= The Blind Beggar of Alexandria =

Play written by George Chapman

The Blind Beggar of Alexandria is an Elizabethan era stage play, a comedy written by George Chapman. It was the first of Chapman's plays to be produced on the stage; its success inaugurated his career as a dramatist.

==Performance and publication==
The play was acted by the Admiral's Men at the Rose Theatre; the records of theatre impresario Philip Henslowe show that it premiered on 12 February 1596. A popular hit, Blind Beggar was staged 22 times throughout April 1597. (Performances of Blind Beggar on 15 April, 26 April and 13 May 1596 paid 40 shillings per day, a better and more consistent return than provided by most of the company's offerings that season.) The play was revived in 1601 and 1602. The work was published after its initial run: it was entered into the Stationers' Register on 15 August 1598 and appeared in print later that year, in a quarto issued by the bookseller William Jones. (The play was less popular in print than on stage: the quarto was never reprinted. This set a pattern for Chapman's remaining dramatic career; with the exception of his masterpiece Bussy D'Ambois, Chapman's plays rarely went through more than a single edition.) One extant printed version, unfortunately, is mangled, incomplete, and unusually short; it likely represents a version cut down for an abbreviated stage presentation, which emphasizes the farcical comedy at the expense of the romantic main plot.

==Plot==
Chapman's comedy derives from the commedia dell'arte tradition of Italy – perhaps more directly than most English plays so influenced: Chapman may have based Blind Beggar on a commedia that he witnessed first-hand during a trip to Italy. Not atypically for a play so influenced, the plot of Blind Beggar depends heavily on the comedic effects of disguise. Cleanthes, a swindler and pretended duke, has wooed the imperious Queen Aegiale, who rewards his temerity by banishing him. Cleanthes returns to Alexandria in the guise of the blind beggar and fortune-teller Irus. In that disguise and others – Leon the usurer, and the "mad-brain" aristocrat Count Hermes – Cleanthes manipulates people and events to turn in his favor (and for the sheer egotistical fun of it). He seduces Aegiale; he marries a pair of sisters in his different personas – and then tempts both of them to engage in adultery, though only with himself in other guises. He ends up king of Egypt, and disposes of his two sibling wives (now pregnant) as the mates of two captured kings.

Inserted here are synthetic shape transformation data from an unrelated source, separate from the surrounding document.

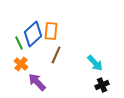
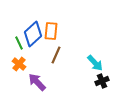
orange cross: moved 2 px left
black cross: moved 4 px up
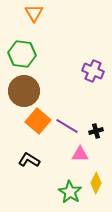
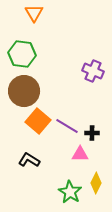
black cross: moved 4 px left, 2 px down; rotated 16 degrees clockwise
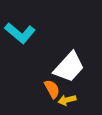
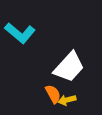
orange semicircle: moved 1 px right, 5 px down
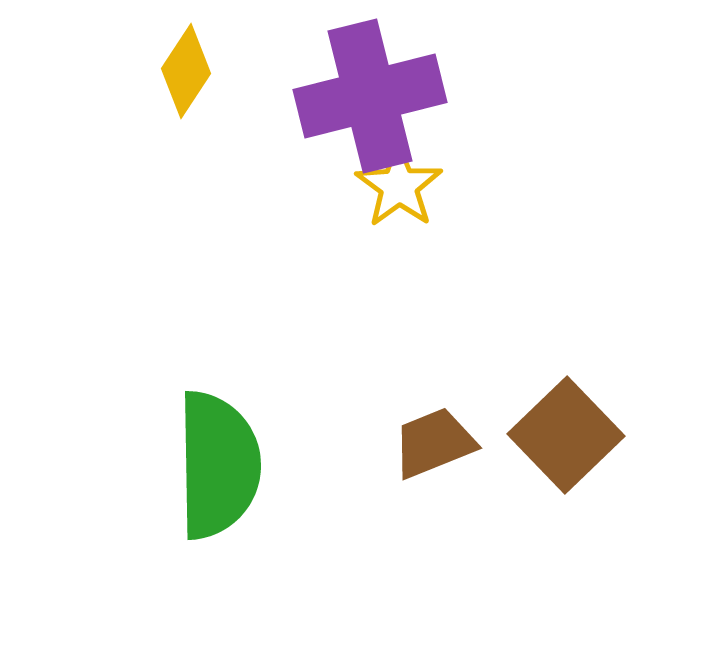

Critics have recognized Cleanthes, a shepherd by birth who becomes a king, as a comic parody of Christopher Marlowe's Tamburlaine. Even in a relatively light and slight project like Blind Beggar, a hint of Chapman's classical learning and inclination shows through. The pretend-beggar Irus is named after the bragging beggar who foolishly challenges Odysseus to a fight in the final book of The Odyssey. Some of the farcical comedy elements in Blind Beggar may be the work of an unknown play doctor rather than Chapman himself; the dedication printed in the first edition of his later comedy All Fools (published 1605) indicates that Chapman supervised the publication of that text himself, to prevent the appearance of a play "patch'd with others' wit." This may imply that earlier Chapman comedies, Blind Beggar and perhaps An Humorous Day's Mirth, had been "patch'd" in just this way.

==Influence==
The Blind Beggar of Alexandria was hardly the first disguise play to appear on the Elizabethan stage; the anonymous The Knack to Know an Honest Man (1594), another Admiral's play, is one prior instance, and others can be noted. Yet the popularity of Chapman's play gave an impetus to the comic device; disguise plays were produced frequently in its aftermath. The anonymous Look About You (printed 1600), The Blind Beggar of Bethnal Green (1600) by Henry Chettle and John Day, Westward Ho and Northward Ho (c. 1604–5) by Thomas Dekker and John Webster, and Ben Jonson's Every Man in His Humour (1598), Volpone (1606) and The Alchemist (1610) are among the various examples that can be cited.